Quantos de nós revemos o conjunto de medidas em que votamos, e os planos da sua execução
na prática com detalhe suficiente para percebermos as suas implicações? Muito poucos, porque o sistema não promove este tipo de voto, e este tipo de informação não é facilmente acessível e tem uma complexidade propositada.
Mas, se quisermos interromper o status quo, é este tipo de voto que temos que começar a
exercer, mesmo dentro das limitações correntes do sistema.
Em Portugal, estamos muito longe de encontrar soluções para o estado do nosso sistema político. Mas isso não é desculpa para não tentar.
Já a Nova Zelândia, é a demonstração de que é possível fazer o voto contar para o bem maior,
dentro de um sistema que, mesmo com falhas, funciona (ou tenta funcionar) largamente em prol
dos cidadãos, do país e dos políticos que querem fazer a diferença.
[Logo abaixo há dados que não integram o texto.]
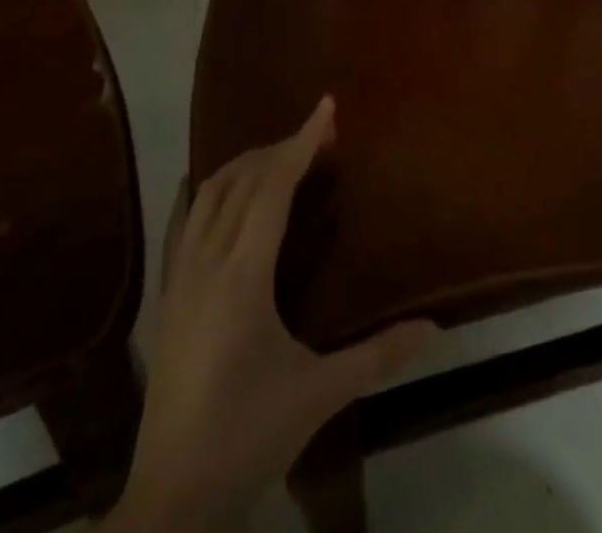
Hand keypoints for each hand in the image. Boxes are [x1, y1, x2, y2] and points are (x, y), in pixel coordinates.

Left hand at [116, 97, 435, 529]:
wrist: (171, 497)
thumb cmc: (248, 437)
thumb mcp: (319, 395)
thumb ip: (378, 355)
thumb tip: (434, 327)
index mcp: (243, 274)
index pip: (273, 186)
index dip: (301, 141)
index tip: (326, 107)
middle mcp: (207, 259)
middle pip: (242, 179)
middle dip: (280, 148)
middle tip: (318, 135)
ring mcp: (180, 274)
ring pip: (209, 193)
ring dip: (245, 165)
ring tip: (280, 157)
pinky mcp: (167, 293)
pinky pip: (183, 220)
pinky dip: (204, 191)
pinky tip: (212, 187)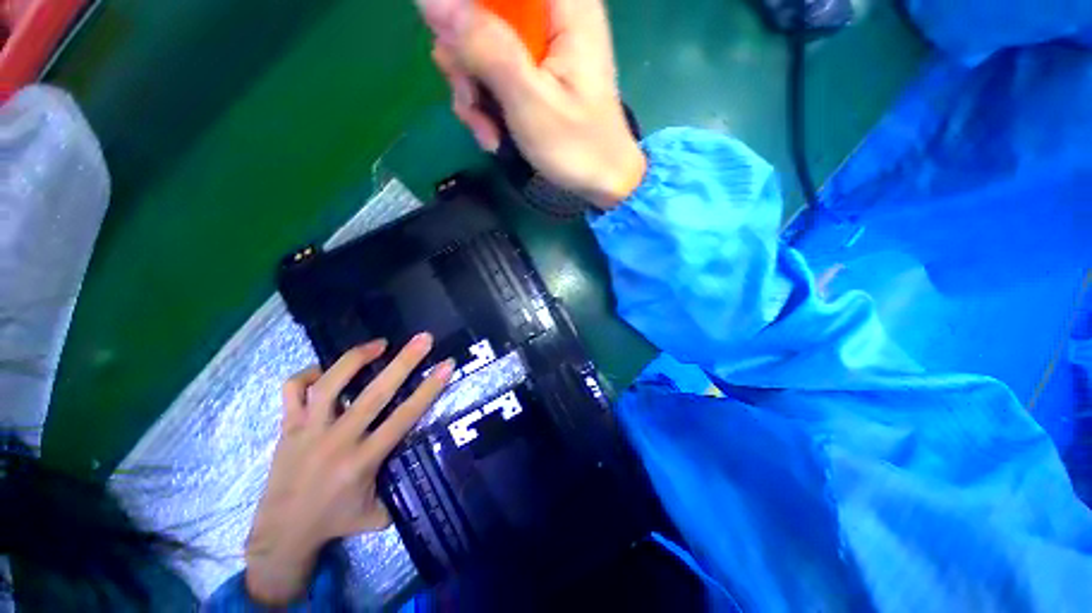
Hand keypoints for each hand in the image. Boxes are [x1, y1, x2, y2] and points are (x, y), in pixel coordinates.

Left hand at [244, 334, 453, 605]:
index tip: (445, 366)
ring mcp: (309, 431)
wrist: (281, 536)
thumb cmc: (334, 523)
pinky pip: (293, 390)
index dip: (428, 389)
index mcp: (363, 460)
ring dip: (355, 358)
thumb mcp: (377, 513)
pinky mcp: (287, 428)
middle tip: (422, 339)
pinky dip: (309, 373)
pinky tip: (327, 370)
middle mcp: (338, 440)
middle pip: (374, 394)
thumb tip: (423, 466)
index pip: (404, 417)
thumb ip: (400, 491)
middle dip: (403, 362)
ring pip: (329, 385)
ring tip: (379, 344)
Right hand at [420, 0, 645, 208]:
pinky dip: (485, 104)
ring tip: (488, 131)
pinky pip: (490, 70)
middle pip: (482, 11)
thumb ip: (486, 47)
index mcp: (565, 6)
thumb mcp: (530, 100)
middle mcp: (550, 14)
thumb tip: (432, 0)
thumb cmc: (578, 146)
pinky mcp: (532, 71)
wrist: (601, 181)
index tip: (457, 42)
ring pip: (478, 42)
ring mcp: (538, 45)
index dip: (470, 9)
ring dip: (472, 90)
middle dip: (464, 58)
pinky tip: (493, 134)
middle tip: (471, 100)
É difícil explicar o alívio que é viver num país em que os nossos representantes no governo
encaram as suas funções com rigor e integridade. Em que os mínimos erros não são perdoados, nem é preciso, porque são os próprios políticos a demitirem-se por falhas que parecem medíocres, comparadas às que se vêem em Portugal.
O parlamento é pequeno, o que facilita a transparência e a prestação de contas ao público. Além disso, funciona em regime de ‘mixed member proportional’, para promover a diversidade do governo.
Sinto-me respeitada como cidadã e eleitora e sinto que há cooperação entre o governo e a população.
Ainda assim, também por cá o voto consciente requer pesquisa e reflexão. Os slogans não
chegam, e a análise cuidada do que cada grupo propõe é requisito mínimo.
Durante estas eleições, foram visíveis duas tendências: o voto baseado nas medidas políticas, em vez dos partidos e os seus líderes, e o foco na educação dos eleitores. Surgiram apps dedicadas à comparação das propostas de cada partido, como a VoteCompass e a VoteWise, com acesso aos documentos completos por tópico de interesse.
A ênfase neste tipo de voto gerou resultados importantes: colocar na agenda política dos dois maiores partidos tópicos como o ambiente, a pobreza e a saúde mental por pressão popular e reeducar as pessoas a reconsiderarem a maneira como votam.
De certa forma, criou-se uma espécie de devolução do poder aos cidadãos e reafirmou-se a responsabilidade por parte do governo em executar o que promete. O problema é que o pacote de medidas ideal é uma mistura de medidas propostas por mais que um partido, e não há ainda maneira (simples) para expressarmos o apoio específico ao que queremos para o futuro do país, especialmente após as eleições.
Esta lacuna não será tolerada pelos cidadãos por muito mais tempo, e é só uma questão de tempo até se remediar. Não tenho dúvidas que nos próximos tempos surgirão maneiras simples para se fazerem ouvir as vontades dos cidadãos; especificamente o uso responsável das redes sociais e outros recursos online contribuirão para a transformação do sistema para melhor.
Quanto a Portugal, estamos a anos-luz deste tipo de evolução. Mas tem que se começar por algum lado. Nestas eleições, investiguemos o que cada grupo propõe especificamente para as nossas comunidades, sobretudo como pretendem atingi-lo. Pressionemos cada grupo a ser transparente e procuremos maneiras práticas de nos fazermos ouvir. Educação. Informação.
Quanto aos candidatos, especialmente ao sangue novo, que tenham coragem de sacrificar a sua agenda pessoal em prol da transparência, e dizer às pessoas o que precisam de saber.
Nunca é tarde para repor a verdade e lutar na prática por um país melhor. Começa com o voto consciente.